For its part, Argentina needs natural gas for household and industrial consumption; often the country is insufficiently supplied. In the winter, industrial consumers are routinely asked to shut down to preserve enough supply for household use. With an 8.8 billion cubic meter annual deficit, Argentina has a domestic demand that outstrips the pipeline capacity from Bolivia, forcing Argentina to also rely on LNG imports.
Bolivia does not have direct pipeline connections to Chile; in fact, because of a long-standing dispute resulting from the 1879-1883 War of the Pacific, Bolivia's constitution actually prevents selling natural gas directly to Chile. Chile therefore received natural gas from Argentina. However, rising consumption has caused Argentina to drastically reduce its exports to Chile. As a result, Chile has had to rely on costly LNG imports to fuel its own energy needs.

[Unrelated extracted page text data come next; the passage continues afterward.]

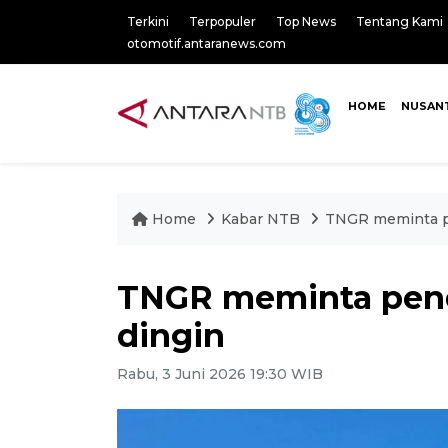
Terkini
Terpopuler
Top News
Tentang Kami
otomotif.antaranews.com
HOME
NUSAN
Home
Kabar NTB
TNGR meminta pe
TNGR meminta penda
dingin
Rabu, 3 Juni 2026 19:30 WIB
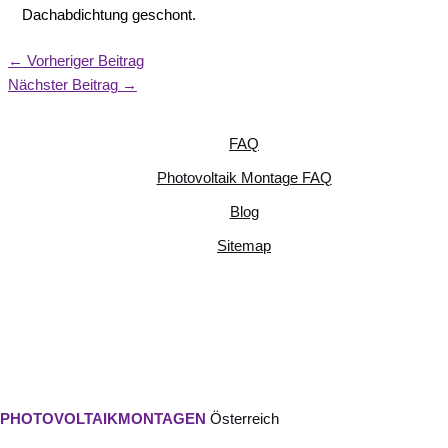
Dachabdichtung geschont.
←
Vorheriger Beitrag
Nächster Beitrag
→
FAQ
Photovoltaik Montage FAQ
Blog
Sitemap
PHOTOVOLTAIKMONTAGEN
Österreich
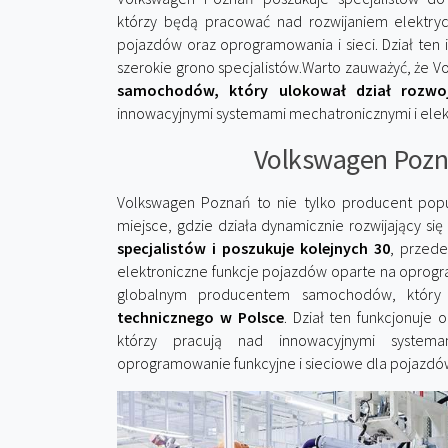
którzy będą pracować nad rozwijaniem elektrycz
pojazdów oraz oprogramowania i sieci. Dział ten i
szerokie grono specjalistów.Warto zauważyć, że 
samochodów, który ulokował dział rozwo
innowacyjnymi systemami mechatronicznymi i ele
Volkswagen Pozn
Volkswagen Poznań to nie tylko producent popul
miejsce, gdzie działa dynamicznie rozwijający si
specjalistów i poszukuje kolejnych 30
, przede
elektroniczne funkcje pojazdów oparte na oprogr
globalnym producentem samochodów, który
technicznego w Polsce
. Dział ten funkcjonuje 
którzy pracują nad innowacyjnymi systema
oprogramowanie funkcyjne i sieciowe dla pojazd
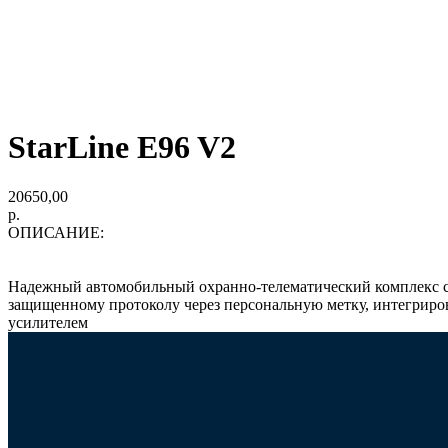
StarLine E96 V2
20650,00
р.
ОПИСАНИЕ:
Надежный автомобильный охранно-телематический комплекс 
защищенному протоколу через персональную метку, интегрир
усилителем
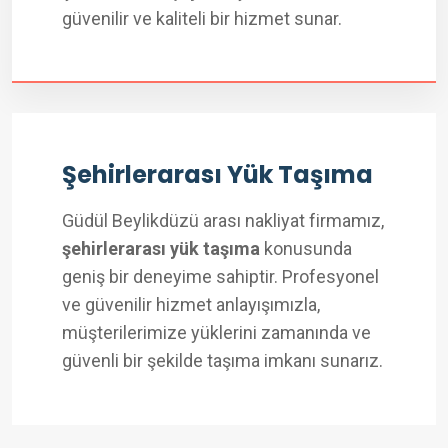
güvenilir ve kaliteli bir hizmet sunar.
Şehirlerarası Yük Taşıma
Güdül Beylikdüzü arası nakliyat firmamız,
şehirlerarası yük taşıma
konusunda
geniş bir deneyime sahiptir. Profesyonel
ve güvenilir hizmet anlayışımızla,
müşterilerimize yüklerini zamanında ve
güvenli bir şekilde taşıma imkanı sunarız.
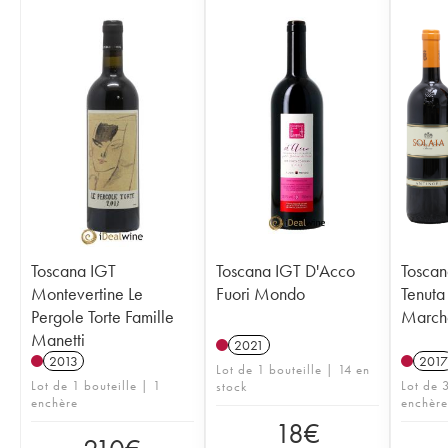
Toscana IGT
Toscana IGT D'Acco
Toscan
Montevertine Le
Fuori Mondo
Tenuta
Pergole Torte Famille
Marche
Manetti
2021
2013
2017
Lot de 1 bouteille | 14 en
Lot de 1 bouteille | 1
Lot de 3
stock
enchère
enchère
18
€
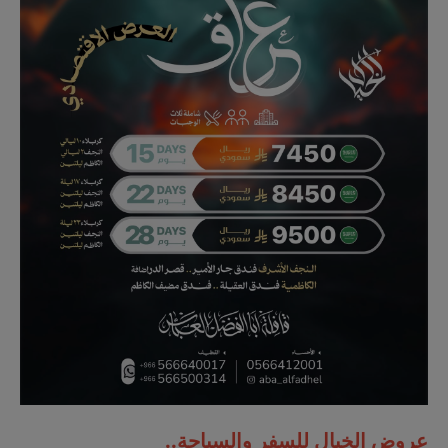
عروض الخيال للسفر والسياحة..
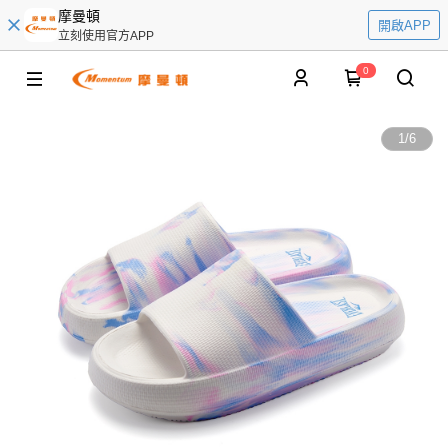
摩曼頓
開啟APP
立刻使用官方APP
0
1
/
6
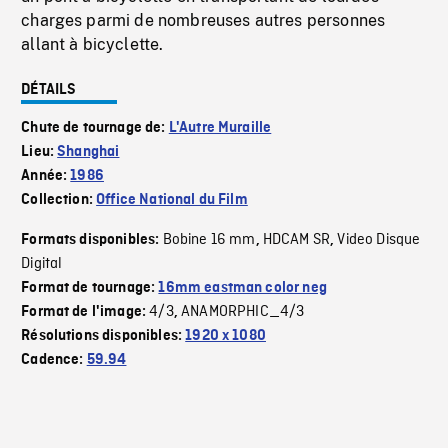
charges parmi de nombreuses autres personnes
allant à bicyclette.
DÉTAILS
Chute de tournage de:
L'Autre Muraille
Lieu:
Shanghai
Année:
1986
Collection:
Office National du Film
Bobine 16 mm
HDCAM SR
Video Disque
Formats disponibles:
,
,
Digital
Format de tournage:
16mm eastman color neg
4/3
ANAMORPHIC_4/3
Format de l'image:
,
Résolutions disponibles:
1920 x 1080
Cadence:
59.94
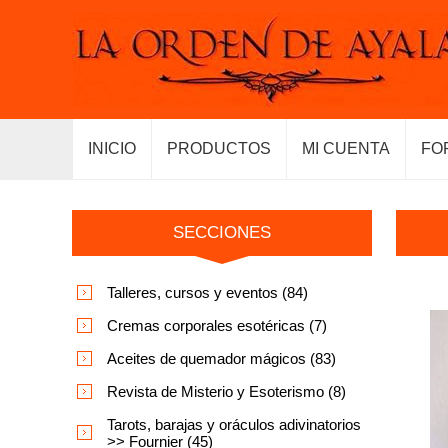
INICIO
PRODUCTOS
MI CUENTA
FO
SECCIONES
Talleres, cursos y eventos (84)
Cremas corporales esotéricas (7)
Aceites de quemador mágicos (83)
Revista de Misterio y Esoterismo (8)
Tarots, barajas y oráculos adivinatorios
>> Fournier (45)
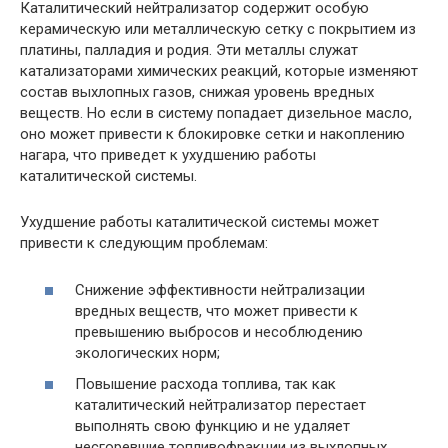
Каталитический нейтрализатор содержит особую
керамическую или металлическую сетку с покрытием из
платины, палладия и родия. Эти металлы служат
катализаторами химических реакций, которые изменяют
состав выхлопных газов, снижая уровень вредных
веществ. Но если в систему попадает дизельное масло,
оно может привести к блокировке сетки и накоплению
нагара, что приведет к ухудшению работы
каталитической системы.
Ухудшение работы каталитической системы может
привести к следующим проблемам:
Снижение эффективности нейтрализации
вредных веществ, что может привести к
превышению выбросов и несоблюдению
экологических норм;
Повышение расхода топлива, так как
каталитический нейтрализатор перестает
выполнять свою функцию и не удаляет
несгоревшие топливофракции из выхлопных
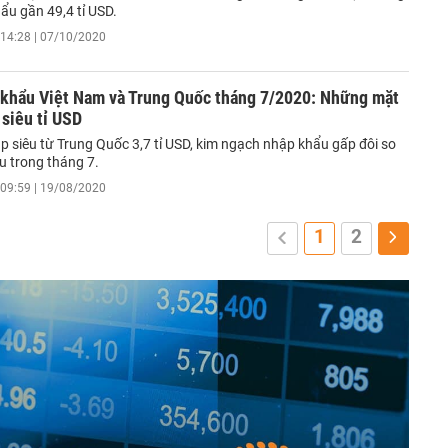
ẩu gần 49,4 tỉ USD.
14:28 | 07/10/2020
 khẩu Việt Nam và Trung Quốc tháng 7/2020: Những mặt
siêu tỉ USD
p siêu từ Trung Quốc 3,7 tỉ USD, kim ngạch nhập khẩu gấp đôi so
u trong tháng 7.
09:59 | 19/08/2020
1
2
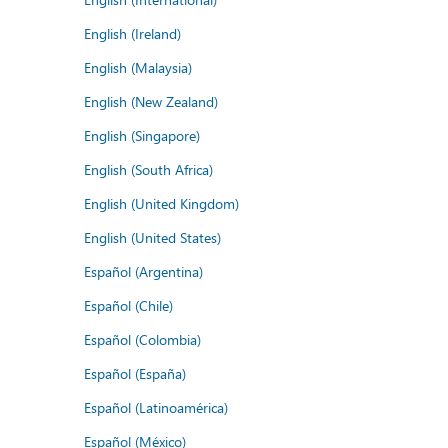
English (Ireland)
English (Malaysia)
English (New Zealand)
English (Singapore)
English (South Africa)
English (United Kingdom)
English (United States)
Español (Argentina)
Español (Chile)
Español (Colombia)
Español (España)
Español (Latinoamérica)
Español (México)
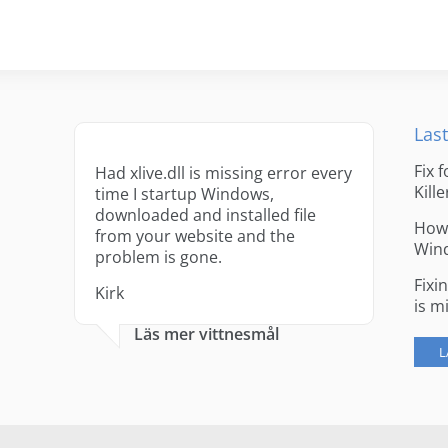
Last
Fix 
Had xlive.dll is missing error every
Kille
time I startup Windows,
downloaded and installed file
How 
from your website and the
Win
problem is gone.
Fixi
Kirk
is m
Läs mer vittnesmål
L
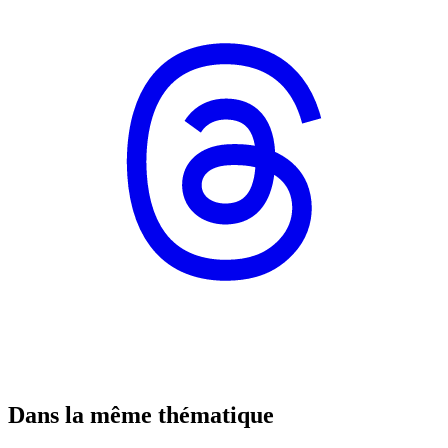
Dans la même thématique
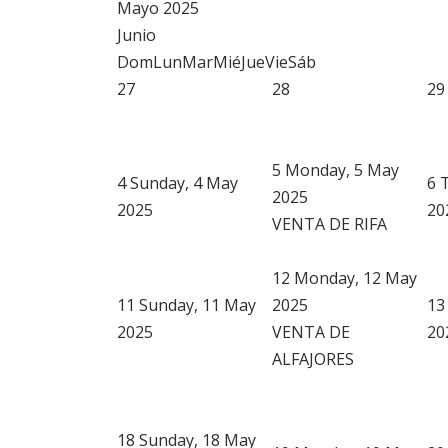
Mayo 2025
Junio
Dom
Lun
Mar
Mié
Jue
Vie
Sáb
27
28
29
5
Monday, 5 May
4
Sunday, 4 May
6
2025
2025
20
VENTA DE RIFA
12
Monday, 12 May
11
Sunday, 11 May
2025
13
2025
VENTA DE
20
ALFAJORES
18
Sunday, 18 May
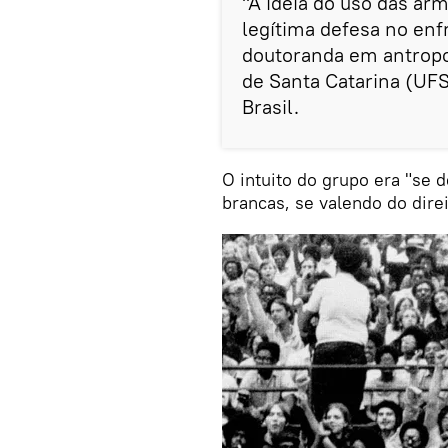
"A ideia do uso das ar
legítima defesa no enf
doutoranda em antropol
de Santa Catarina (UF
Brasil.
O intuito do grupo era "se 
brancas, se valendo do dire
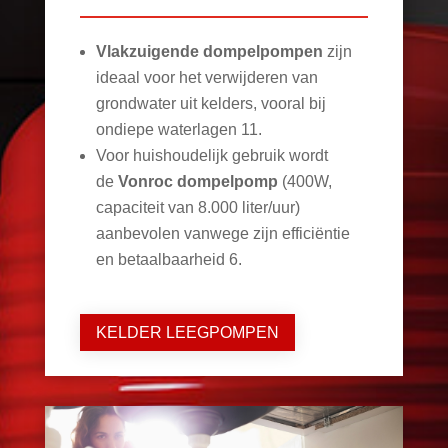
Vlakzuigende dompelpompen
zijn
ideaal voor het verwijderen van
grondwater uit kelders, vooral bij
ondiepe waterlagen
11
.
Voor huishoudelijk gebruik wordt
de
Vonroc dompelpomp
(400W,
capaciteit van 8.000 liter/uur)
aanbevolen vanwege zijn efficiëntie
en betaalbaarheid
6
.
KELDER LEEGPOMPEN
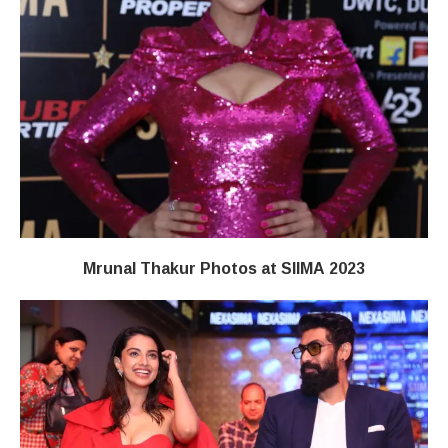
Mrunal Thakur Photos at SIIMA 2023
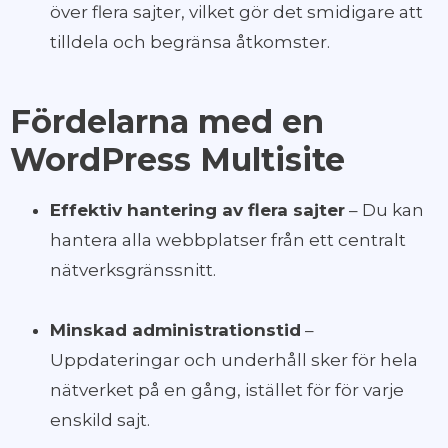
över flera sajter, vilket gör det smidigare att
tilldela och begränsa åtkomster.
Fördelarna med en
WordPress Multisite
Effektiv hantering av flera sajter
– Du kan
hantera alla webbplatser från ett centralt
nätverksgränssnitt.
Minskad administrationstid
–
Uppdateringar och underhåll sker för hela
nätverket på en gång, istället för för varje
enskild sajt.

And so there are significant regional implications to a recovery of the Argentine energy sector, particularly for Chile and Bolivia. Even if it takes five to 10 years for Argentina to resume exporting natural gas, it will likely come online in direct competition with Chile's LNG imports and Bolivian natural gas usage. If this happens, it may confirm rumors that Bolivia would try to access international markets more easily by a natural gas pipeline with Peru, which already has one LNG export facility.